[Stored entries]
┄┄┄┄┄┄┄┄┄┄┄┄┄┄┄┄┄┄┄┄

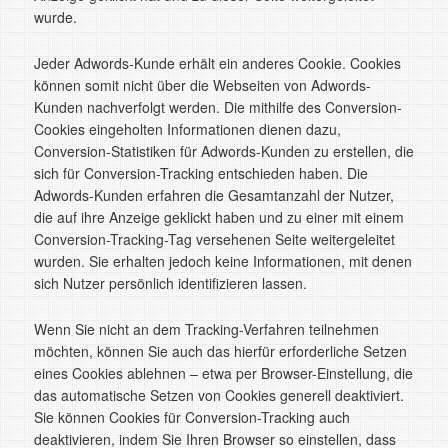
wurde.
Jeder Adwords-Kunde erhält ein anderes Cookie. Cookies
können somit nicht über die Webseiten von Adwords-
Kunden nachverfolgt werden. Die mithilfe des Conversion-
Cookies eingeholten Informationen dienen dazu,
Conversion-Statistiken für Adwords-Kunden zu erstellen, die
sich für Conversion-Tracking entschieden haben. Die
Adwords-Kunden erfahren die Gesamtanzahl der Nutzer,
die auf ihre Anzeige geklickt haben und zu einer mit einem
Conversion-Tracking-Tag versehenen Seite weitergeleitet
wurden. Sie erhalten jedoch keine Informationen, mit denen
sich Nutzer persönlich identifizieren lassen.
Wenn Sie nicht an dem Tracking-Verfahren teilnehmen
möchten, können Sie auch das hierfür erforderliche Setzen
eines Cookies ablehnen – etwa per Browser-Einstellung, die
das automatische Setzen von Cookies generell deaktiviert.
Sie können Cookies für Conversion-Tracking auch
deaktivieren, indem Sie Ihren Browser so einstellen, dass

┄┄┄┄┄┄┄┄┄┄┄┄┄┄┄┄┄┄┄┄

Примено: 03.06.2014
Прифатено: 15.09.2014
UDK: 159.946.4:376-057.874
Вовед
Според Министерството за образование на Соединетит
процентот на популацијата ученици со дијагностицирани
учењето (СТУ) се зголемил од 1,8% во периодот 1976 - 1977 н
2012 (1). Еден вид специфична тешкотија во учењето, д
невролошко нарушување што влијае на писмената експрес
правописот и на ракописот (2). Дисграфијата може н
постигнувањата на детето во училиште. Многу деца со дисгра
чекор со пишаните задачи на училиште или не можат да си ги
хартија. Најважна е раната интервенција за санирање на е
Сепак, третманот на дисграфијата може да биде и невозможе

┄┄┄┄┄┄┄┄┄┄┄┄┄┄┄┄┄┄┄┄

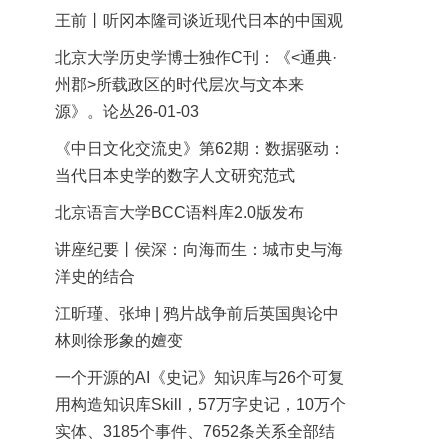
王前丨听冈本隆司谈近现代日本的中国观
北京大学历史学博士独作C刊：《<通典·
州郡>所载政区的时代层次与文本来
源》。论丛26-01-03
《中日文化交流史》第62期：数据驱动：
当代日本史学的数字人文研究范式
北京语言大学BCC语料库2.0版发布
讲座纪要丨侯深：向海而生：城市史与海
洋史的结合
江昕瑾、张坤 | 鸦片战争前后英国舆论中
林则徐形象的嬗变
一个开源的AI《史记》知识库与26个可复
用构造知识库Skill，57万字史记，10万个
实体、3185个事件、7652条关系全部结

┄┄┄┄┄┄┄┄┄┄┄┄┄┄┄┄┄┄┄┄

Requirement — What is needed is a copy of every line above in which "können" appears.

Result for this task —
können somit nicht über die Webseiten von Adwords-
möchten, können Sie auch das hierfür erforderliche Setzen
Sie können Cookies für Conversion-Tracking auch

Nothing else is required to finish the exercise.